The case of Birt vs. Kershaw, which was relied on in the argu*269ment, is wholly unlike this. There the witness was an endorser after the defendant, who called him ; and was of course not liable, in any event, to an action by the defendant, in consequence of his being a party to the bill. His supposed interest arose entirely from his having received money of the defendant to pay the debt to the plaintiff; and he was considered, in this respect, as on the footing of any other agent under like circumstances, who is at all events liable to one or other of the parties in the suit, and who therefore stands indifferent between them.

* As to the next point, I was by no means satisfied that the usury, if proved according to the statement of the defendant, would avoid this note. The usury, as alleged, was wholly in other negotiations; and the note was held as a pledge, or rather it was to be applied in discharge of the eventual balance of those negotiations. Now, if any other chattel had been delivered in like manner, and Lloyd, had sold it to the plaintiff, and applied the proceeds of the sale towards the discharge of that balance, it would not be contended that the title of the purchaser could be impeached by reason of usury between the vendor and the former owner of the chattel. ' But, without determining that question, it is clear that the accounts current, which were offered by the defendant, could not be used by him for any purpose. They were not among the res gestee at the time of the negotiation of this note; and therefore they stand on the same footing with any other accounts between Lloyd and the Dickinsons. They could not be used by the defendant to impeach or contradict the testimony of Lloyd, because he was a witness produced by the defendant himself. (b)

New trial ordered

[The mere fact that he was one of the makers of the note did not disqualify the witness. From the authorities, it seems that the witness would have been campe tent, if the endorsement had not been made for his accommodation. — Phil. & Am. 8th. Lond. ed 127. — Charrington vs. Milner, Peake’s C. 6.— Verning vs. Shuttlesworth, Bayley on Bills, 5th ed. 536. — But this rendered him incompetent. •—Jones vs. Brooke, 4 Taunt. 464. — Edmunds vs. Lowe, 8 B. & Cr. 407. — Bottomley vs. Wilson, 3 Starkie, 148. — Hardwicke vs. Blanchard, Gow. 113. — Phil. & Am. 104—125 —Maundrell vs. Kennett, 1 Camp. 408.— Hall vs. Cecil, 6 Bingh. 181.— Townsend vs. Downing, 14 East, 565.— Greely vs. Dow, 2 Met. 176. — Ed.]

[It is clearly settled that a party may prove, by other evidence, the truth as to a material fact relevant to the issue in a cause, although it may collaterally affect the credit of his own witness. — Phil, & Am. 8th ed. p. 902, 903, 904.— Bull.
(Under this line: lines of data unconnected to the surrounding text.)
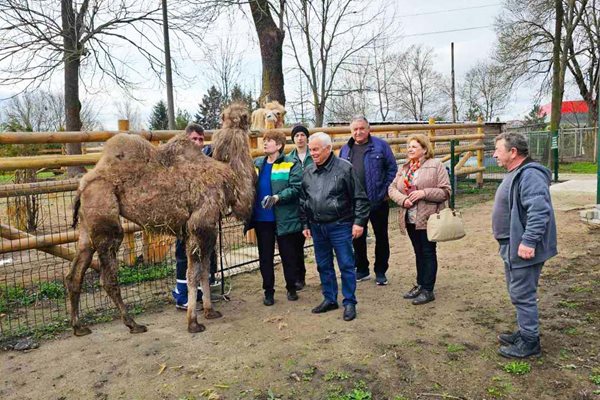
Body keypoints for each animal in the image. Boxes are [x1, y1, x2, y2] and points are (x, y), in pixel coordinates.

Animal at [67, 102, 255, 334]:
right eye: (244, 115)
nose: (248, 120)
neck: (229, 176)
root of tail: (83, 185)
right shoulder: (201, 224)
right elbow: (193, 273)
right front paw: (193, 322)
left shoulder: (206, 229)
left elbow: (204, 271)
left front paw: (210, 311)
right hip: (106, 223)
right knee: (107, 277)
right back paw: (133, 323)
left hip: (86, 227)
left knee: (75, 274)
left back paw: (79, 327)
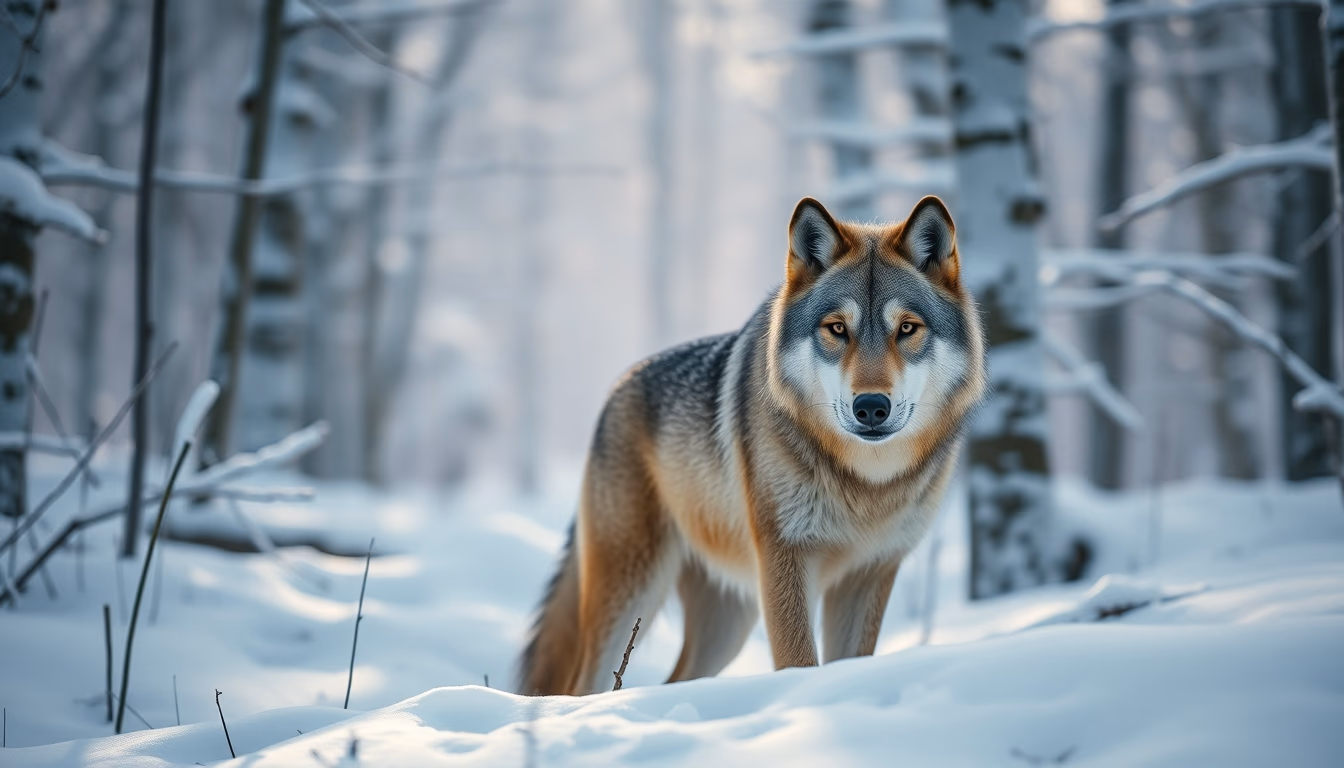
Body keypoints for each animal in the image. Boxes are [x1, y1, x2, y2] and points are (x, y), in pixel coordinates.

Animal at [517, 195, 987, 695]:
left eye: (907, 328)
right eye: (837, 329)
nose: (872, 407)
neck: (864, 482)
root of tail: (615, 391)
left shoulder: (870, 572)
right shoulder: (785, 558)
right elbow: (798, 662)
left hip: (727, 625)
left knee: (674, 680)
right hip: (630, 592)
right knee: (579, 686)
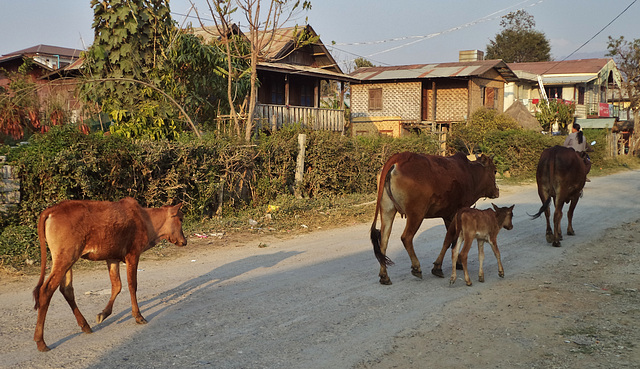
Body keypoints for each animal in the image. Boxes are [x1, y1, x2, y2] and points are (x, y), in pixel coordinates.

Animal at [32, 198, 188, 350]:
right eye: (180, 219)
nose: (184, 241)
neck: (146, 220)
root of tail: (51, 210)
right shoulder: (133, 254)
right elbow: (132, 285)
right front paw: (138, 316)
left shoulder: (112, 258)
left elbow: (117, 286)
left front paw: (103, 314)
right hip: (65, 257)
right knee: (46, 290)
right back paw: (41, 341)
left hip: (67, 259)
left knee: (67, 289)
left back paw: (85, 326)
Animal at [370, 151, 500, 284]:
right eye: (495, 171)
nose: (497, 191)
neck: (471, 173)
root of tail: (399, 157)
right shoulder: (456, 213)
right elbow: (449, 240)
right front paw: (439, 267)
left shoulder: (447, 216)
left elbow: (453, 240)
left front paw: (455, 263)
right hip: (416, 214)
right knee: (406, 237)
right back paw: (416, 267)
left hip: (387, 210)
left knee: (383, 241)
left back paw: (384, 275)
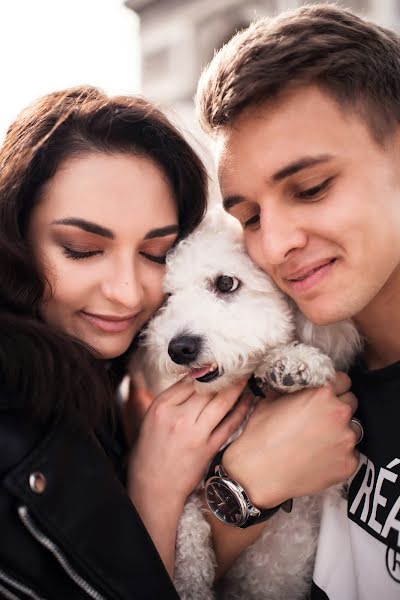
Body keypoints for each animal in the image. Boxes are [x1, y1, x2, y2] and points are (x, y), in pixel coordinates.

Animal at [136, 210, 360, 600]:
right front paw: (191, 580)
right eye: (167, 298)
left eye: (226, 283)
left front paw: (294, 363)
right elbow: (189, 520)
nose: (179, 348)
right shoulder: (194, 487)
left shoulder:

JV. P. 297. — Lowe vs. Joliffe, 1 Bl. 365. — Pike vs. Badnaring, 2 Stra. 1096, a.—Alexander vs Gibson, 2 Camp. 556. — Richardson vs. Allan, 2 Stark. N. P. 334. — Ewer vs. Ambrose, 3 B. & Cr. 423. — Bradley vs. Richards, 8 Bingh. 57. — Friedlander vs. The Royal Exchange Assurance Company, 4 B. & Ad. 493. — Wright vs. Beckett, 1 M. & R , N. P. C. 429. — But in this case the substantial ground of objection was that the proof offered was not substantive evidence of the fact which it was offered to prove. — Ewer vs. Ambrose, 3 B. & Cr. 746.—Ed.]